Dit artikel krijgt u van ons cadeau

Wilt u onbeperkt toegang tot de artikelen op Filosofie.nl? U bent al abonnee vanaf €4,99 per maand. Sluit hier een abonnement af en u heeft direct toegang.

Scheiden? Kanker krijgen? Die ellende overkomt mij niet, denkt het merendeel van de mensen – terwijl de statistieken dat tegenspreken. Niet zo vreemd: in 2007 ontdekten onderzoekers van New York University dat we neigen tot optimisme.

‘Het is niet makkelijk leven in deze wereld,’ antwoordt moraalfilosoof Jan Verplaetse van de Universiteit Gent op de vraag waarom we zo optimistisch zijn. ‘Ons brein stelt daarom de wereld wat mooier voor dan die is.’

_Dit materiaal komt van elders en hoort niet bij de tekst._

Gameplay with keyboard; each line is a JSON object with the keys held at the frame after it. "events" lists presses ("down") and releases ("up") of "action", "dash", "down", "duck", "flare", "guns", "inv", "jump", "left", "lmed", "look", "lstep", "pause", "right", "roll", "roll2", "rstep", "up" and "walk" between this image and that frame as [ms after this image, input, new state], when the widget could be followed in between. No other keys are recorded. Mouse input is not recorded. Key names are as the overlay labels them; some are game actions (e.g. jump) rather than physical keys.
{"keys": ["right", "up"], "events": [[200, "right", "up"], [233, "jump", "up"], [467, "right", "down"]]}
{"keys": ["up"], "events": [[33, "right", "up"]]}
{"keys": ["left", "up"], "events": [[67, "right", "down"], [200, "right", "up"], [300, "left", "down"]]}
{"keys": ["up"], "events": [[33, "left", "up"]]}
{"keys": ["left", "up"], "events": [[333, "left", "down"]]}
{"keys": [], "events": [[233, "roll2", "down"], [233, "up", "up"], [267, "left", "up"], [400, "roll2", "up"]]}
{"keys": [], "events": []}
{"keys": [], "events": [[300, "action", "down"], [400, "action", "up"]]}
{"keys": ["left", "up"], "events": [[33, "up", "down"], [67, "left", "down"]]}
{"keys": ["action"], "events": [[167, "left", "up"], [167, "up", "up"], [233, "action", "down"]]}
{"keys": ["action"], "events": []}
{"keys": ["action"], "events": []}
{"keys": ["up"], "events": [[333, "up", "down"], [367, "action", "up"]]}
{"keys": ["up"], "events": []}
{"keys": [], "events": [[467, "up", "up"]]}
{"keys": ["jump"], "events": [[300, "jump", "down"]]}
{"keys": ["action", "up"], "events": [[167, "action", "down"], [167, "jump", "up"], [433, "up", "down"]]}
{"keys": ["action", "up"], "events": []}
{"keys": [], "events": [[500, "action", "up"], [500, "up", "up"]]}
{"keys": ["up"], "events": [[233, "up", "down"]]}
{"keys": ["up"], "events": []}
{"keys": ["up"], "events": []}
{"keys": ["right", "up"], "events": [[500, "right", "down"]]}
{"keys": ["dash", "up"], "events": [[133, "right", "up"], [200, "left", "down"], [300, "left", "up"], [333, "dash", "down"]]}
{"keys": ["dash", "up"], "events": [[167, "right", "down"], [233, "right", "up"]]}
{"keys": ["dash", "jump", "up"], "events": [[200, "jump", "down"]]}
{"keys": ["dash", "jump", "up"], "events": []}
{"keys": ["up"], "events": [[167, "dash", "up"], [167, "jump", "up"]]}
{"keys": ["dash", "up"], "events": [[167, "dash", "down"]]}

Vanuit evolutionair perspectief is dergelijk optimisme onmisbaar, volgens wijsgerig antropoloog Johan Braeckman, ook uit Gent. ‘Om goed te functioneren, kunnen we niet zonder (onbewust) zelfbedrog en leugens. We denken dat anderen beter over ons denken dan ze werkelijk doen, schatten onze slagingskansen te hoog in en zeggen het niet snel tegen iemand als dat jurkje haar echt niet staat. Gelukkig maar! Als we voortdurend eerlijk en realistisch zouden zijn, zouden we in de put raken en sociaal uitgesloten worden.’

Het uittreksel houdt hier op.